M. Querini eut la sottise de s’enquérir auprès de moi si j’avais gardé ma culotte, et comme je lui répondis que j’avais été obligé de la prêter à Juliette, il prit un air fort mécontent, s’assit dans un coin de la salle, et refusa de danser.
Chacun des convives remarqua bientôt que je portais une chemise de femme, et personne n’entretint le moindre doute sur la consommation du sacrifice, à l’exception de Nanette et de Marton, qui ne pouvaient imaginer la possibilité que je leur fusse infidèle. Juliette s’aperçut qu’elle avait été coupable d’une grande imprudence, mais il était trop tard pour remédier au mal.

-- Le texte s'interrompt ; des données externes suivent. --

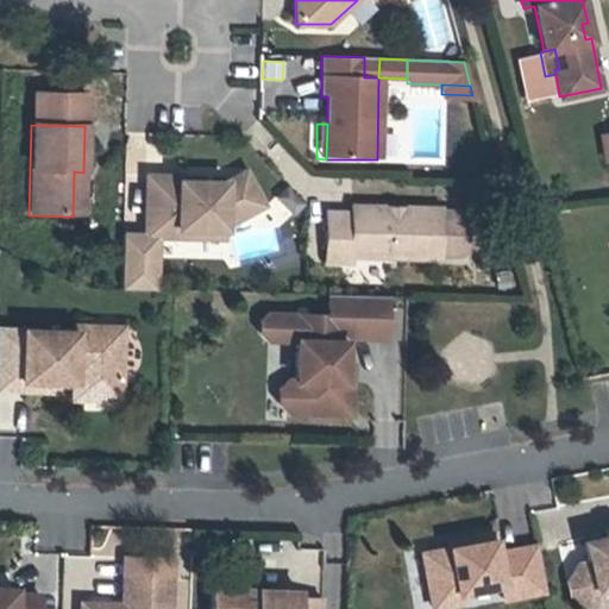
[(82,217),(83,173),(74,171),(73,217),(82,217)]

source : Giacomo Casanova, Les Mémoires complets de Jacques Casanova de Seingalt, 1725-1798. Tome 1. Trans. Arthur Machen (1894 ; réimpression, New York : G. P. Putnam and Sons, 1959) : 124-127.
Autres formes.
Alors que de nombreuses danses communes étaient exécutées dans les villes et les cours aristocratiques d’Europe, les danses régionales continuaient à jouer un rôle important dans la vie sociale de nombreuses régions. En Europe centrale et orientale, la polonaise était une danse de procession d’origine polonaise. Au milieu du XVIIIe siècle, elle était également dansée dans l’ensemble du monde germanophone. Une autre danse polonaise, la mazurka, commençait à peine à se répandre en Europe centrale à la fin du XVIIIe siècle. En Autriche et en Hongrie, la verbunko, une danse d’origine gitane, est apparue dans les villes de la région après 1765. En Espagne, deux nouvelles danses, le fandango et la seguidilla, gagnent en popularité avant de s’étendre à d’autres régions européennes. Dans le même temps, les compositeurs du XVIIIe siècle insèrent fréquemment des danses de style turc dans leurs opéras. Tant les chorégraphies que la musique de ces pièces étaient largement européanisées, bien que certains pas les marquent comme exotiques. Peu de danses sociales semblent avoir survécu qui utilisaient cet idiome, et le style turc semble s’être épanoui davantage au théâtre que dans les salles de bal.